Closing down a McDonald’s is an achievement many people can’t add to their résumés, but for one Italian chef, this is a reality.
Travellers who drive to Altamura in southern Italy are greeted by a small, slightly rusted sign that simply reads ‘The City of Bread’.
It carries that title for a reason because the sleepy city changed on December 2002 when an enormous yellow M that loomed above the Piazza Zanardelli was taken down and its windows shrouded.
This was the day that McDonald’s, the home of industrial fries and big macs, was shut down due to the locals love of one thing; panzerotti.
The street food pizza is made from a 10 inch, thinly rolled Sourdough pizza base that is precision loaded with ingredients before being closed to form a crescent that’s deep-fried.
But this pizza – once the staple of the 65,000 residents of Altamura – is a meal that no longer requires an EasyJet booking to get to after chef Gianni Perillo opened an entire stand dedicated to the fried delicacy in Tooting.
Panzerotto Blues in Tooting Market opened in late November and is the company’s second branch, with the first in Greenwich.
As the 40-year-old Altamura-born turned Hackney local Gianni spoke to me, dough powder on his upper lip and spindly, thin glasses on his nose, the level of enthusiasm was impossible to ignore.
It’s clearly difficult to put his passion into words, but he expresses it finely through pizza.
And that’s a language I can speak fluently in.
Gianni said: “The closure of McDonald’s in my town sparked my business.
“In London, I knew there was all types of food except for panzerotti. So, I left my wife, my son of 2 years in Italy three years ago.
“I started completely from scratch without knowing the job. I only learnt because my mother’s cousin is a baker of 50 years.”
While there is a pre-set menu with both non-vegan and vegan options, Gianni encourages customers to order out of the box with his laundry bag of fresh organic ingredients.

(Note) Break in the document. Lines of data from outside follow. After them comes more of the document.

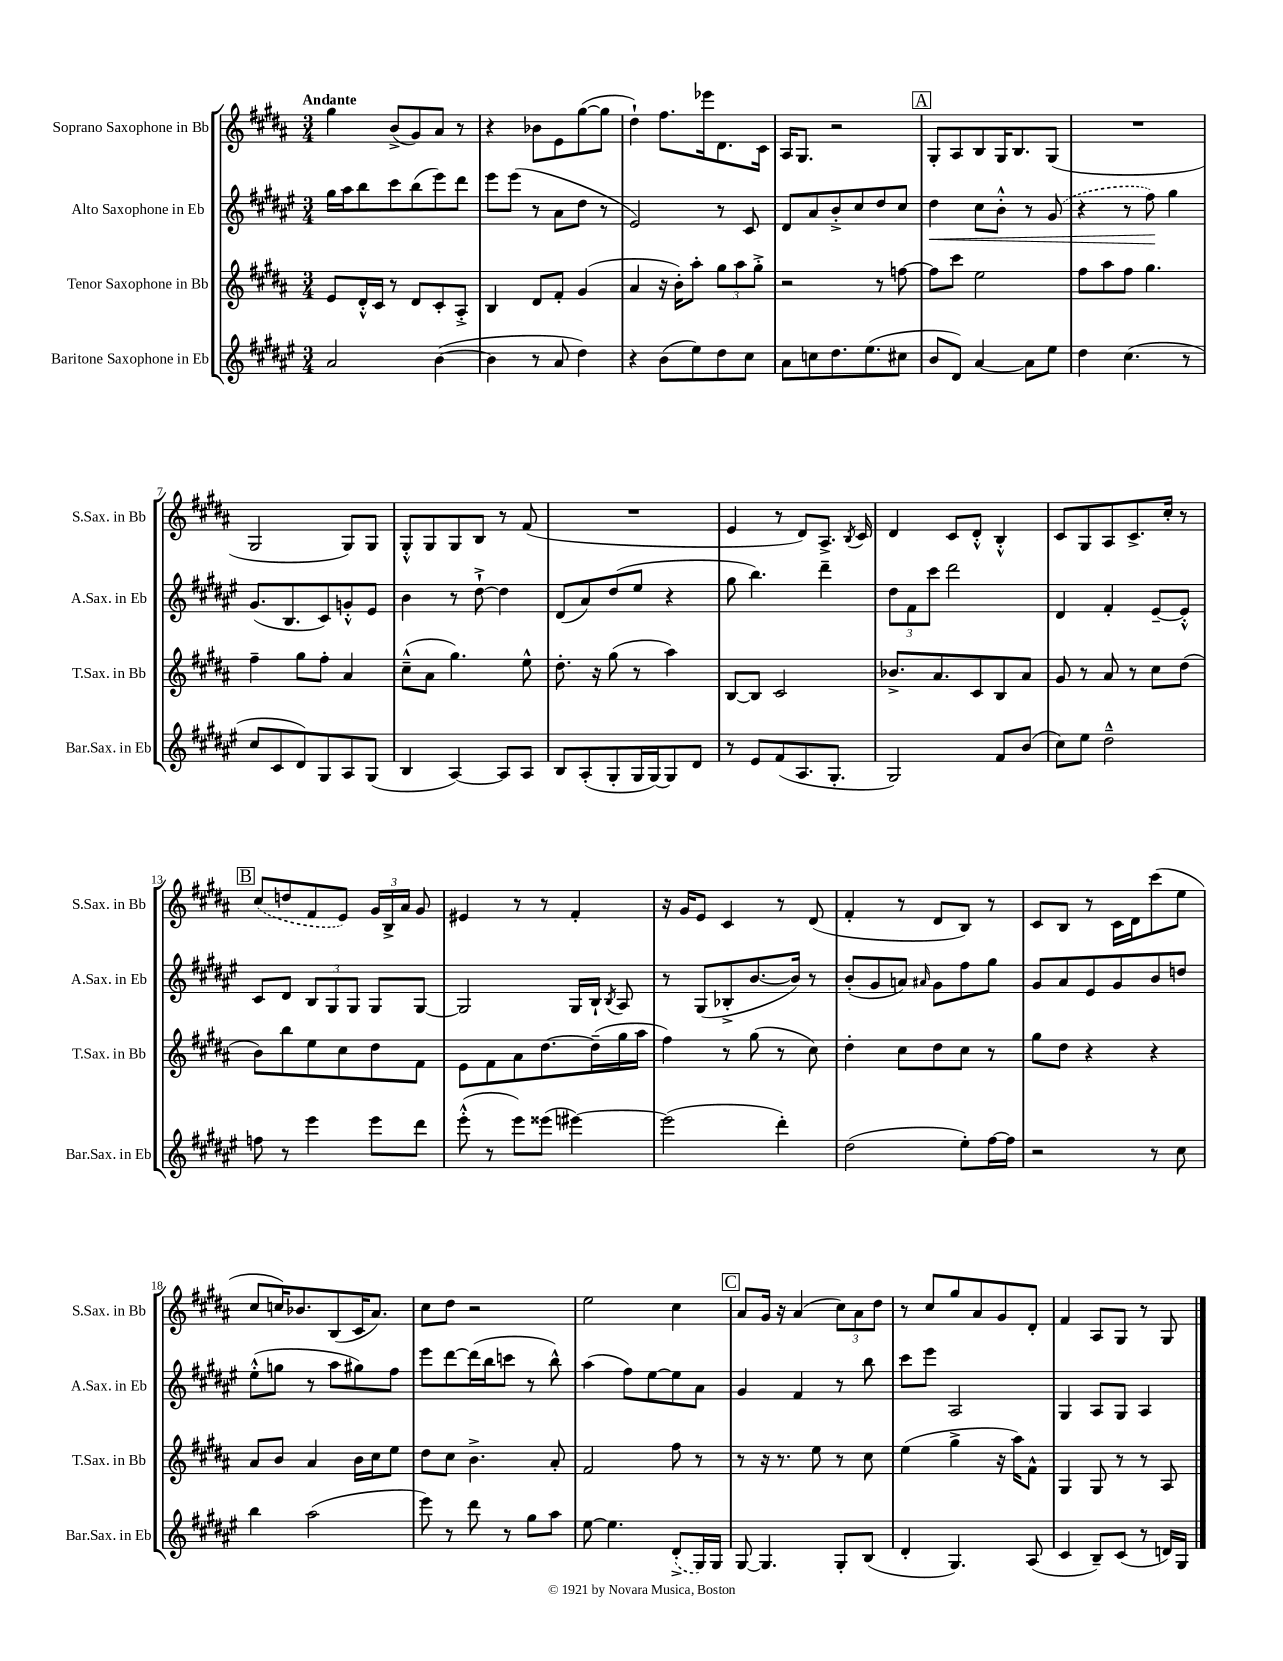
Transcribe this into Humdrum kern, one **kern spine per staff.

**kern	**kern	**kern	**kern
*staff4	*staff3	*staff2	*staff1
*clefG2	*clefG2	*clefG2	*clefG2
*k[f#c#g#d#a#e#]	*k[f#c#g#d#a#]	*k[f#c#g#d#a#e#]	*k[f#c#g#d#a#]
*M3/4	*M3/4	*M3/4	*M3/4
2a#	8e	16gg#	4gg#
.	.	16aa#	.
.	16d#'^^	8bb	.
.	16c#	.	.
.	8r	8ccc#	(8b^
.	8d#	(8bb	8g#)
([4b	8c#'	8eee#)	8a#
.	8A#'^	8ddd#	8r
=	=	=	=
4b]	4B	8eee#	4r
.	.	(8eee#	.
8r	8d#	8r	8b-
8a#	8f#'	8a#	8e
4dd#)	(4g#	8dd#	([8gg#
.	.	8r	8gg#]
=	=	=	=
4r	4a#	2e#)	4dd#`)
(8b	16r	.	8.ff#
.	16b')	.	.
8ee#)	8aa#'	.	.
.	.	.	16eee-
8dd#	12gg#	8r	8.d#
.	12aa#	.	.
8cc#	.	8c#	.
.	12gg#'^	.	.
.	.	.	16c#
=	=	=	=
8a#	2r	8d#	16A#
.	.	.	8.G#
8cc	.	8a#	.
8.dd#	.	8b'^	2r
.	.	8cc#	.
(8.ee#	.	.	.
.	8r	8dd#	.
8cc#	[8ff	8cc#	.
=	=	=	=
8b	8ff]	4dd#	8G#'
8d#)	8ccc#	.	8A#
[4a#	2ee	8cc#	8B
.	.	8b'^^	16G#
.	.	.	8.B
8a#]	.	8r	.
8ee#	.	(8g#	(8G#
=	=	=	=
4dd#	8ff#	4r	2.r
.	8aa#	.	.
(4.cc#	8ff#	8r	.
.	4.gg#	8ff#)	.
.	.	4gg#	.
8r	.	.	.
=	=	=	=
8cc#	4ff#~	(8.g#	2G#
8c#	.	.	.
.	.	8.B	.
8d#)	8gg#	.	.
8G#	8ff#'	8c#)	.
8A#	4a#	8g'^^	8G#)
(8G#	.	8e#	8G#
=	=	=	=
4B	(8cc#~^^	4b	8G#'^^
.	8a#	.	8G#
[4A#)	4.gg#)	8r	8G#
.	.	[8dd#`^	8B
8A#]	.	4dd#]	8r
8A#	8ee^^	.	(8f#
=	=	=	=
8B	8.dd#'	(8d#	2.r
(8A#'	.	8a#)	.
.	16r	.	.
8G#'	(8gg#	(8dd#	.
16G#	8r	8ee#	.
[16G#)	.	.	.
8G#]	4aa#)	4r	.
8d#	.	.	.
=	=	=	=
8r	[8B	8gg#	4e
8e#	8B]	4.bb)	.
(8f#	2c#	.	8r
8.A#	.	.	8d#)
.	.	4ddd#~	8.A#^
8.G#'	.	.	.
.	.	.	8qB
.	.	.	16c#
=	=	=	=
2G#)	8.b-^	12dd#	4d#
.	.	12f#	.
.	.	12ccc#	.
.	8.a#	.	.
.	.	2ddd#	8c#
.	8c#	.	8d#'^^
8f#	8B	.	4B'^^
(8b	8a#	.	.
=	=	=	=
8cc#)	8g#	4d#	8c#
8ee#	8r	.	8G#
2dd#~^^	8a#	4f#'	8A#
.	8r	.	8.c#^
.	8cc#	[8e#~	.
.	.	.	16cc#'
.	(8dd#	8e#'^^]	8r
=	=	=	=
8ff	8b)	8c#	(8cc#
8r	8bb	8d#	8dd
4eee#	8ee	12B	8f#
.	.	12G#	.
.	8cc#	.	8e)
.	.	12G#	.
8eee#	8dd#	8G#	24g#
.	.	.	24B^
.	.	.	24a#
8ddd#	8f#	[8G#	8g#
=	=	=	=
(8eee#'^^	8e	2G#]	4e#
8r	8f#	.	.
8eee#)	8a#	.	8r
(8eee##	[8.dd#	.	8r
[4eee#)	.	16G#	4f#'
.	(16dd#~]	16B`	.
.	.	8qB	.
.	16gg#	8A#	.
.	16aa#	.	.
=	=	=	=
(2eee#]	4ff#)	8r	16r
.	.	.	16g#
.	.	(8G#	8e
.	8r	8B-'^	4c#
.	(8gg#	[8.b	.
4ddd#')	8r	.	8r
.	.	16b])	.
.	8cc#)	8r	(8d#
=	=	=	=
(2dd#	4dd#'	(8b'	4f#'
.	.	8g#	.
.	8cc#	8a)	8r
.	.	16qqa#	.
.	8dd#	8g#	8d#
8ee#')	8cc#	8ff#	8B)
[16ff#	8r	8gg#	8r
16ff#]	.	.	.
=	=	=	=
2r	8gg#	8g#	8c#
.	8dd#	8a#	8B
.	4r	8e#	8r
.	.	8g#	16c#
.	.	.	16d#
8r	4r	8b	(8ccc#
8cc#	.	8dd	8ee
=	=	=	=
4bb	8a#	(8ee#'^^	8cc#
.	8b	8gg	16cc)
.	.	.	8.b-
(2aa#	4a#	8r	.
.	.	8aa#	(8B
.	16b	8gg#)	16c#
.	16cc#	.	8.a#)
.	8ee	8ff#	.
=	=	=	=
8eee#)	8dd#	8eee#	8cc#
8r	8cc#	[8ddd#	8dd#
8ddd#	4.b^	(16ddd#]	2r
.	.	16bb	.
8r	.	8ccc	.
8gg#	.	8r	.
8aa#	8a#'	8bb^^)	.
=	=	=	=
[8ee#	2f#	(4aa#	2ee
4.ee#]	.	.	.
.	.	8ff#)	.
.	.	[8ee#	.
(8d#'^	8ff#	8ee#]	4cc#
16G#)	8r	8a#	.
16G#	.	.	.
=	=	=	=
[8G#	8r	4g#	8a#
4.G#]	16r	.	16g#
.	8.r	.	16r
.	.	4f#	(4a#
.	8ee	.	.
8G#'	8r	8r	12cc#)
.	.	.	12a#
(8B	8cc#	8bb	.
.	.	.	12dd#
=	=	=	=
4d#'	(4ee	8ccc#	8r
.	.	8eee#	8cc#
4.G#)	4gg#^	2A#	8gg#
.	.	.	8a#
.	16r	.	8g#
.	16aa#)	.	.
(8A#	8f#^^	.	8d#'
=	=	=	=
4c#	4G#	4G#	4f#
8B~)	8G#	8A#	8A#
(8c#	8r	8G#	8G#
8r	8r	4A#	8r
16d)	8A#	.	8G#
16G#	.	.	.
==	==	==	==
*-	*-	*-	*-
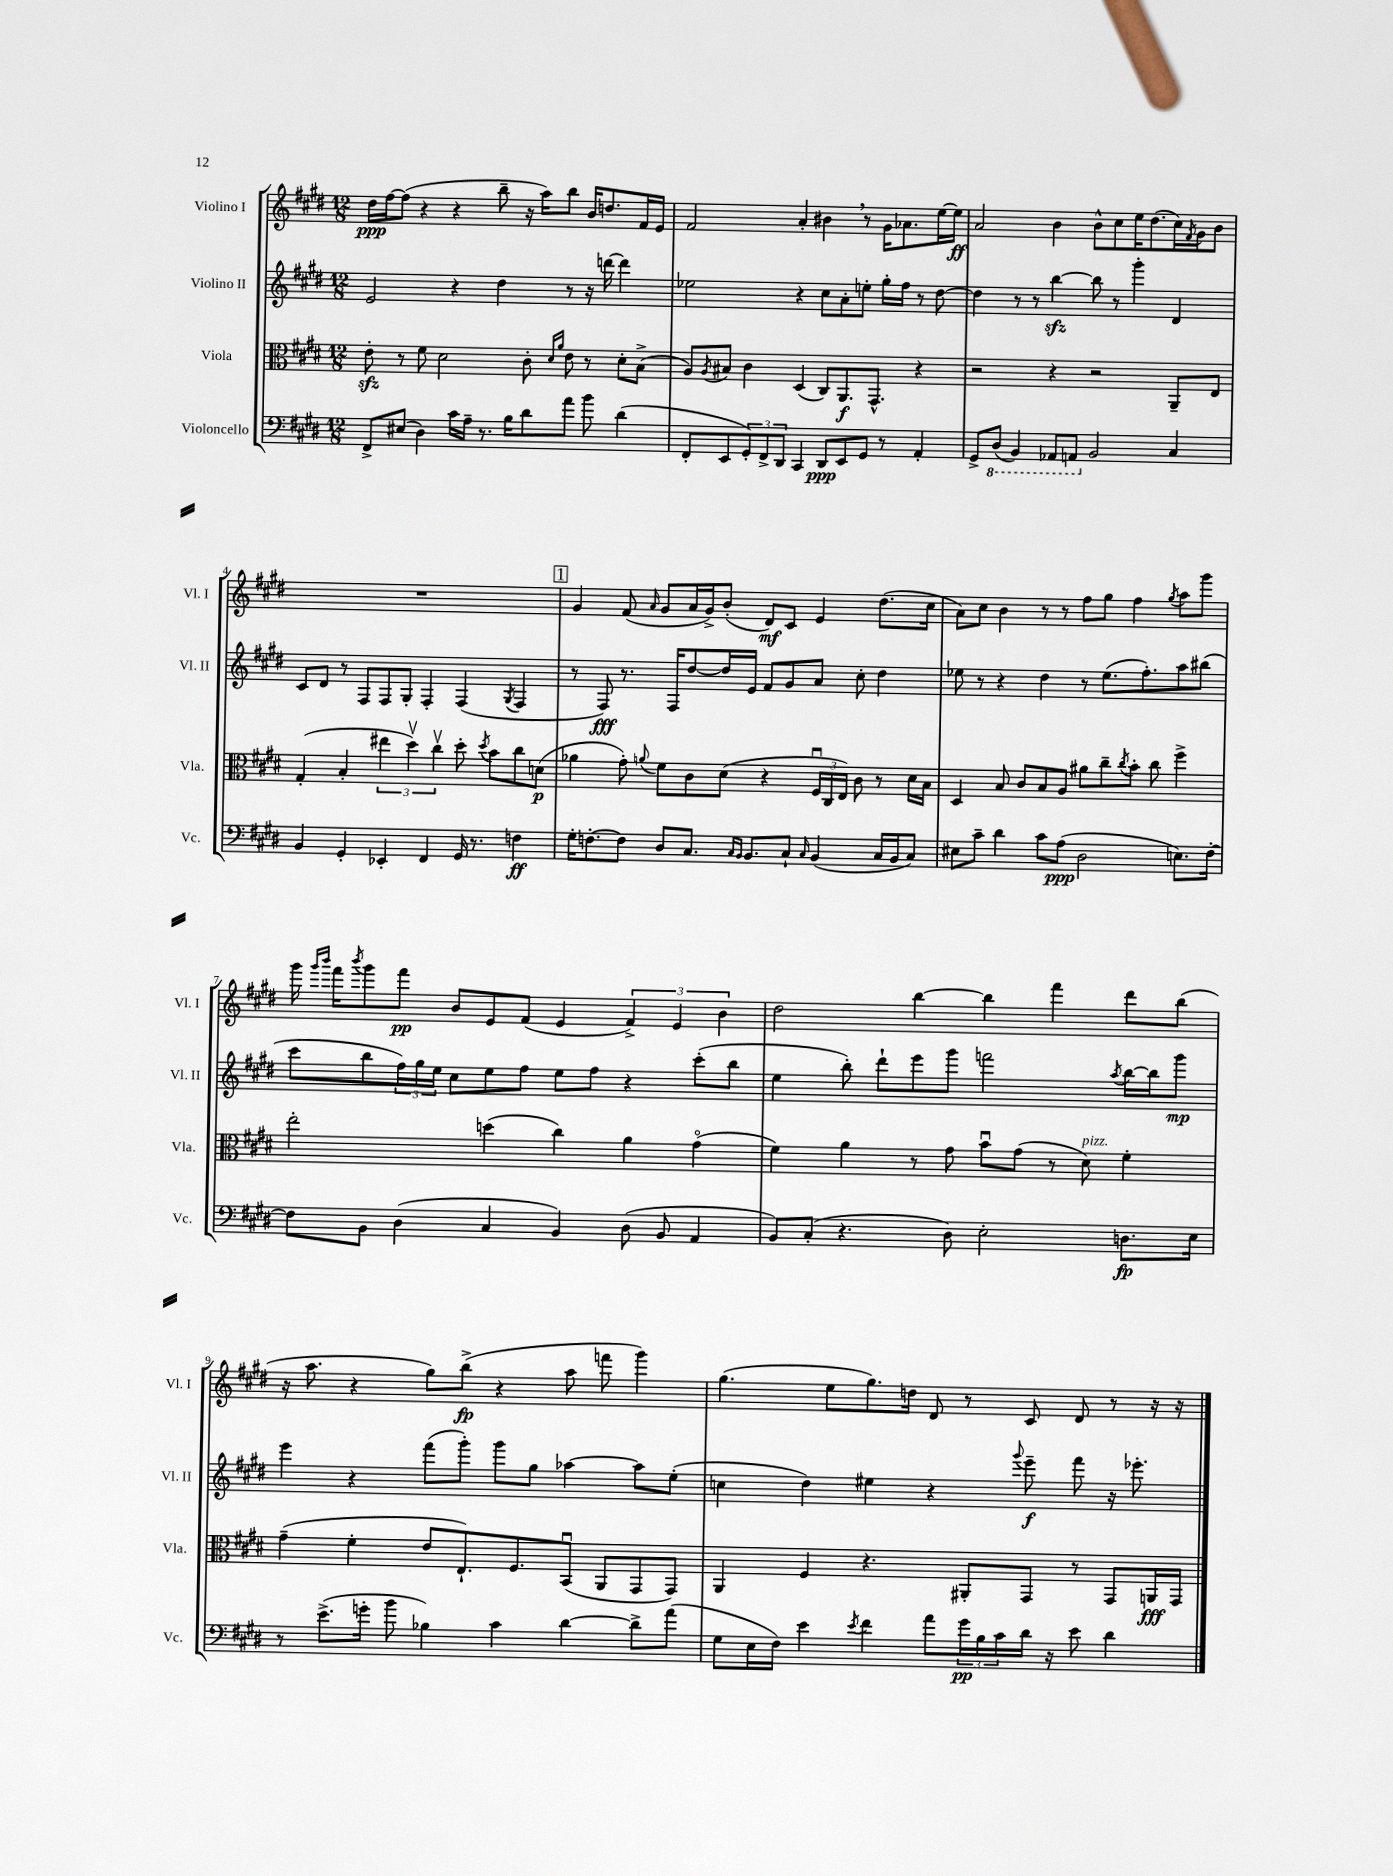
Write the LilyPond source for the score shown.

<<
\new StaffGroup <<
\new Staff = "s0" \with { instrumentName = "Violino I" shortInstrumentName = "Vl. I" } {
    \clef treble \key e \major \numericTimeSignature \time 12/8
    dis''16\ppp fis''16~ fis''8( r4 r4 b''8-- r16 a''16) b''8 b'16 d''8. fis'16 e'16 |
    fis'2 a'4-. bis'4 \breathe r8 gis'16 aes'8. e''16~ e''16\ff |
    a'2 b'4 b'8-^ cis''8 e''16 dis''8.( cis''16) \acciaccatura { fis'8 } gis'16 b'8 |
    R1. |
    \mark \markup { \box "1" } gis'4 fis'8( \grace { a'16 } gis'8 a'16 gis'16->) b'8-.( dis'8\mf) cis'8 e'4 dis''8.( cis''16 |
    a'8) cis''8 b'4 r8 r8 fis''8 gis''8 fis''4 \acciaccatura { gis''8 } a''8 gis'''8 |
    gis'''16 \grace { gis'''16 b'''16 } fis'''16 \acciaccatura { b'''8 } gis'''8 fis'''8\pp b'8 e'8 fis'8( e'4 \tuplet 3/2 { fis'4->) e'4 b'4 } |
    dis''2 b''4~ b''4 fis'''4 dis'''8 b''8( |
    r16 a''8. r4 gis''8) b''8->\fp( r4 a''8 f'''8 gis'''4) |
    gis''4.( e''8 gis''8.) d''16 dis'8 r8 cis'8 dis'8 r8 r16 r16 \bar "|." |
}
\new Staff = "s1" \with { instrumentName = "Violino II" shortInstrumentName = "Vl. II" } {
    \clef treble \key e \major \numericTimeSignature \time 12/8
    e'2 r4 dis''4 r8 r16 d'''16~ d'''4 |
    ees''2 r4 cis''8 a'8-. e''8-. gis''16-. fis''16 r8 dis''8~ |
    dis''4 r8 r8 b''4~\sfz b''8 r8 gis'''4-. dis'4 |
    cis'8 dis'8 r8 fis8 fis8 gis8-. fis4-. fis4( \acciaccatura { gis8 } fis4 |
    \mark \markup { \box "1" } r8 fis8\fff) r8. fis16 dis''8~ dis''16 e'16 fis'8 gis'8 a'8 cis''8-. dis''4 |
    ees''8 r8 r4 dis''4 r8 ees''8.( fis''8.-.) a''8 bis''8( |
    cis'''8 b''8 \tuplet 3/2 { fis''16) gis''16 e''16 } cis''8 e''8 fis''8 e''8 fis''8 r4 cis'''8-.( b''8 |
    e''4 b''8-.) dis'''8-! e'''8 gis'''8 f'''2 \acciaccatura { a''8 } b''16~ b''16 gis'''8\mp |
    e'''4 r4 fis'''8( gis'''8-.) gis'''8 gis''8 aes''4~ aes''8 e''8-.( |
    c''4 dis''4) eis''4 r4 \appoggiatura { gis'''8 } e'''8--\f fis'''8 r16 ees'''8.-. \bar "|." |
}
\new Staff = "s2" \with { instrumentName = "Viola" shortInstrumentName = "Vla." } {
    \clef alto \key e \major \numericTimeSignature \time 12/8
    e'8-.\sfz r8 fis'8 dis'2 cis'8-. \grace { dis'16 a'16 } e'8 r8 dis'8-. b8->( |
    a8) \acciaccatura { a8 } bis8 cis'4 dis4( cis8) a,8.\f gis,8.-^ r4 |
    r2 r4 r2 a,8-- e8 |
    gis4-.( b4-. \tuplet 3/2 { eis''4 dis''4\upbow) cis''4\upbow } dis''8-. \acciaccatura { dis''8 } b'8 cis''8 d'8\p( |
    \mark \markup { \box "1" } aes'4 gis'8-.) \appoggiatura { a'8 } fis'8 cis'8 dis'8( r4 \tuplet 3/2 { fis16\downbow cis16 e16) } cis'8 r8 dis'16 b16 |
    dis4 b8 cis'8 b8 a8 ais'8 cis''8-- \acciaccatura { cis''8 } b'8-. cis''8 fis''4-> |
    e''2-. d''4( cis''4) a'4 gis'4\flageolet( |
    fis'4) a'4 r8 gis'8 b'8\downbow gis'8( r8 dis'8^\markup { \italic "pizz." }) fis'4-. |
    gis'4--( fis'4-. e'8 e8.-!) fis8. b,8\downbow( a,8 gis,8 gis,8) |
    a,4 fis4 r4. ais,8-. gis,8 r8 gis,8 a,16\fff gis,16 \bar "|." |
}
\new Staff = "s3" \with { instrumentName = "Violoncello" shortInstrumentName = "Vc." } {
    \clef bass \key e \major \numericTimeSignature \time 12/8
    fis,8-> eis8( dis4) cis'16 a16-- r8. b16 dis'8 a'8 b'8 dis'4( |
    fis,8-. e,8 \tuplet 3/2 { gis,8-.) fis,8-> dis,8 } cis,4 dis,8\ppp e,8 gis,8 r8 a,4-. |
    gis,8-> \ottava #-1 dis,8( b,,4) aes,,8 a,,8 \ottava #0 b,2 cis4 |
    b,4 gis,4-. ees,4-. fis,4 gis,16 r8. f4\ff |
    \mark \markup { \box "1" } gis16-. f8.~-. f8 dis8 cis8. \grace { cis16 b,16 } b,8. cis8-! \grace { cis16 } b,4( cis16 b,16 cis8) |
    eis8 cis'8-- dis'4 cis'8 a8\ppp( dis2 e8.) fis16~-. |
    fis8 b,8 dis4( cis4 b,4) dis8( b,8 a,4 |
    b,8) cis8-.( r4. dis8) e2-. d8.\fp e16 |
    r8 e'8.->( g'16-. b'8 bes4) cis'4 dis'4~ dis'8-> a'8( |
    gis8 e16 fis16) e'4 \acciaccatura { e'8 } fis'4 a'8 \tuplet 3/2 { gis'16\pp b16 cis'16 } dis'16 r16 e'8 dis'4 \bar "|." |
}
>>
>>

When you order, a grid of ingredients stands between you and Gianni, who was uncharacteristically alone today: “I usually work in a team of three of me, my wife, and a third staff member.”
He tirelessly plods the dough before throwing it into a small frier in the back of the cosy stall, vent humming, lines of Mutti-branded Italian tomato cans of looking on.
Ordering the panz-chicken (£7) I asked if cutlery was available – Gianni replied with a resounding but cheeky ‘No’.
And that’s because a perk of panzerotti is being able to hold and eat it in one hand while sipping on a beverage (Gianni recommended wine) in the other.
Panzerotti literally translates as ‘swollen belly’ and it’s difficult for that not to be the outcome of an evening spent at Panzerotto Blues as it was hard not to order a second (or fifth) pizza.
With Mutti tomato sauce, mozzarella, British chicken marinated in ‘Mama’s secret recipe’ and seasoning, the sauce bursts when you take your first bite of the panz-chicken.
Living in Hackney with his wife and now 6-year-old son, Gianni is happy to commute to Tooting each day: “I realised that Tooting is an upcoming and trendy area, so, I said ‘Why not invest?’”
After three years studying economics in Italy and folding into a job in petroleum sales management, he said: “It wasn’t easy to leave a good job with a good salary, but when I got a chance I said, ‘This is the moment’.
“After 12 years of something so sure, to go to something completely unsure – leaving my town, my country. Going to a city with over 10 million people, without knowing the language, the laws, the job, without knowing anything!
“In the beginning, it was very difficult. But step by step – if you have the will – anything is possible.”